In a startling disclosure, an arrested member of CPI (Maoist) said apart from industrialists, contractors and traders, some legislators who had business interests in north Bihar were also paying ‘levy’ to the banned outfit.
Spilling the beans during his interrogation at Muzaffarpur, 71 km from state capital Patna, Musafir Sahni, a self-styled zonal commander of the Left wing extremist organisation, said at least 25 elected people representatives, including three legislators, had been paying levy to Maoists operating in north Bihar.
“All the three legislators named by Sahni are from south-western diara (sandbar) areas of Muzaffarpur district. One of the MLAs, Sahni claimed, had recently paid Rs 5 lakh as levy. The MLA runs a construction company which has been carrying out many railway projects, including doubling of Muzaffarpur-Kurhani railway track and lying of new rail line between Sahebganj and Vaishali on the proposed Sagauli-Hajipur route,” said a police officer, on term of anonymity.
Sahni was arrested along with two other CPI (Maoist) members from Ramnagar village in Sakra police station area of the district on May 11 night.
The police officer, who is part of the interrogating team, said Sahni was in-charge of entire north Bihar, apart from some areas of eastern Uttar Pradesh.
“Sahni has confessed to have been involved, along with his son Rohit, in many incidents of violence since joining Maoists in 1991. Rohit, is at present lodged in divisional jail at Hajipur, in neighbouring Vaishali district. Sahni also claimed that he has invested more than Rs 10 crore in real estate business in Vaishali district and many other places in India,” the officer added.

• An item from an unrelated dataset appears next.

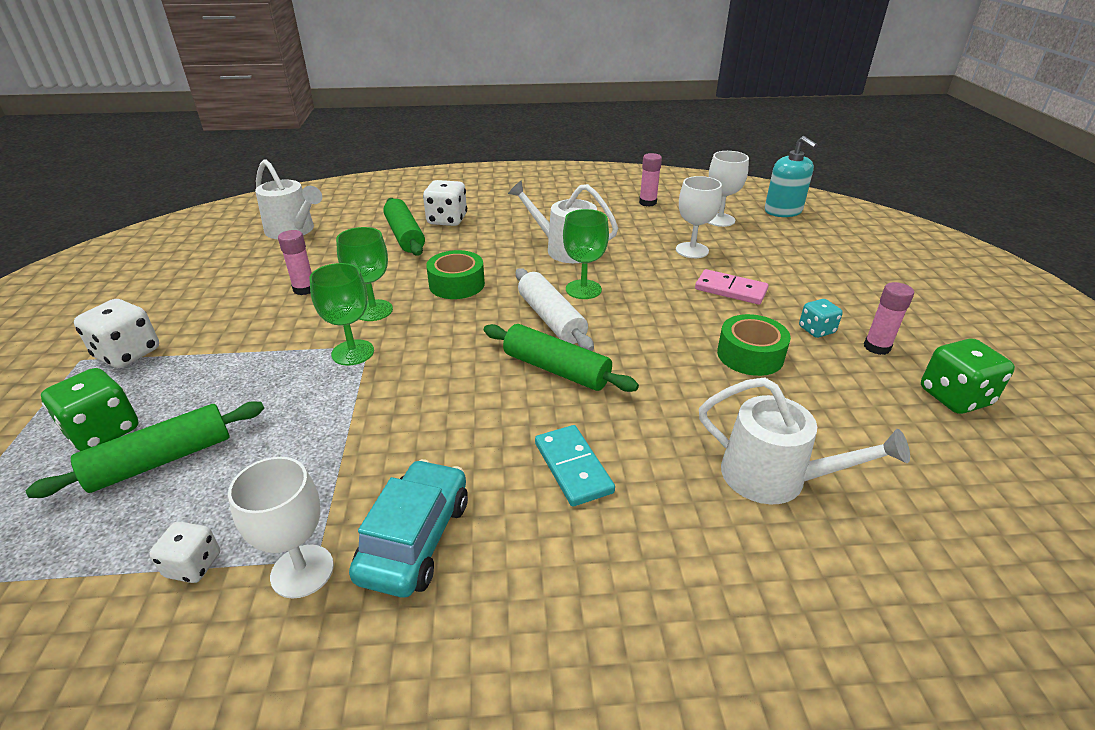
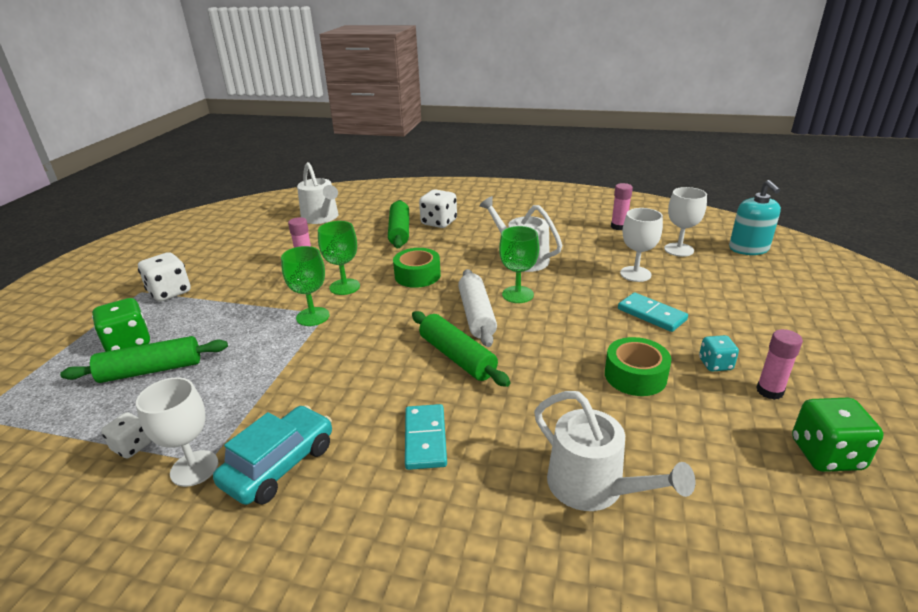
camera: 20 degrees right, 5 degrees down
(730, 290) = (651, 314): pink domino -> turquoise domino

Muzaffarpur senior superintendent of police Vivek Kumar refused to comment on Sahni’s disclosures. He, however, said Sahni had disclosed names of some big personalities. “We are verifying his statement,” Kumar added.
“If Sahni is to be believed, the CPI (Maoist) has more than 25 sophisticated weapons, like AK-47. These weapons are used in major operations. When not in use, they are kept under the supervisions of few reliable members of the organisation,” the SSP said.